Every day 3000 people worldwide die as a result of a road traffic collision, and many more are severely injured. The estimated annual cost of such death and injury is $500 million. Task analyses have estimated that 90% of the information that the driver uses is visual, yet the evidence that low-level measures of vision relate to crash liability is limited. This talk looks at higher-order measures of vision, including eye movement patterns, to understand why traffic collisions occur. Eye movement strategies are developed by drivers through training and experience. While increased driving experience often improves visual skills and strategies, there are specific situations when experienced drivers might be the most vulnerable. This talk will focus on how safe drivers spot hazards, and on those occasions when even looking directly at a hazard is not enough to perceive it (a Look But Fail To See error).
• Have knowledge of low-level vision in relation to driving
• Understand the problems in using low-level vision to predict driving crash liability
• Be aware of higher-order visual skills in the prediction of crash liability
• Understand how these higher-order skills develop with driving experience
• Identify those situations when even experienced drivers’ visual skills might fail
David Crundall gained his PhD in psychology in 1999, investigating the visual skills of drivers and their relationship with crash liability. He has undertaken research of behalf of the DfT, the DSA, the Institute of Advanced Motorists, VOSA, the Highways Agency, UK Research Councils, and a number of commercial sponsors. He has published over 60 articles on a wide range of psychological topics though most are devoted to his specialism of driving psychology, and has presented his research at conferences and to specialised audiences around the world. In addition to research, he teaches the psychology of driving at both the University of Nottingham and Cranfield University. He recently spearheaded the development of the Nottingham Integrated Transport and Environment Simulation facility (NITES). The facility contains two driving simulators, a bicycle simulator, an environment simulator and an instrumented vehicle for on-road testing. Both the simulators and the on-road vehicle contain eye tracking systems, while the facility also houses equipment for testing acuity, contrast sensitivity, colour perception, depth perception, perimetry, and the Useful Field of View. As the Director of NITES, Crundall is now in-charge of the most sophisticated testing facility for driving behaviour in the UK, and his research group are challenging the top centres in Europe for pre-eminence.
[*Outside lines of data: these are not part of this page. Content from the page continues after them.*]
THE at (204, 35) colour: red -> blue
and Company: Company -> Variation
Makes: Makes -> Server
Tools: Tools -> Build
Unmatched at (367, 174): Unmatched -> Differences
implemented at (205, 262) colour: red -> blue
Consultant Ophthalmologist, Royal Liverpool University Hospital
"New horizons in adult ocular oncology"
Ocular tumours are rare and diverse, with many being life-threatening or associated with lethal syndromes. The most common tumours in adults are: melanoma; naevus; haemangioma and metastasis. Early detection and treatment greatly enhance any opportunities for conserving vision and saving life. Much depends on how patients are managed by their optometrist when they present with symptoms or for their regular check-up. Optometrists are also well placed to contribute to the long-term care of patients after their treatment has been completed. In view of the important role that they play in ocular oncology, optometrists need to have some knowledge of the subject and should also know where they can quickly find information when they need it. This presentation will describe the most common and serious ocular tumours as well as their clinical features, differential diagnosis and treatment. There will also be a rhetorical diagnostic quiz, pearls and pitfalls in patient care, and advice on referring patients safely and on providing long-term care after treatment.
• Detect ocular tumours in adults
• Diagnose the major tumour types
• Manage patients appropriately when an ocular tumour is suspected
• Participate in the long-term follow-up of patients with an ocular tumour
Bertil Damato is Lead Clinician of the Liverpool Ocular Oncology Centre, which he established in 1993 and which receives approximately 700 new patients from all over the British Isles and overseas. About 250-300 of these patients have ocular melanoma. Professor Damato’s main research interests include: genetics of uveal melanoma; multivariate prognostication; quality of life studies; development and evaluation of therapeutic methods for ocular melanoma; and oculokinetic perimetry.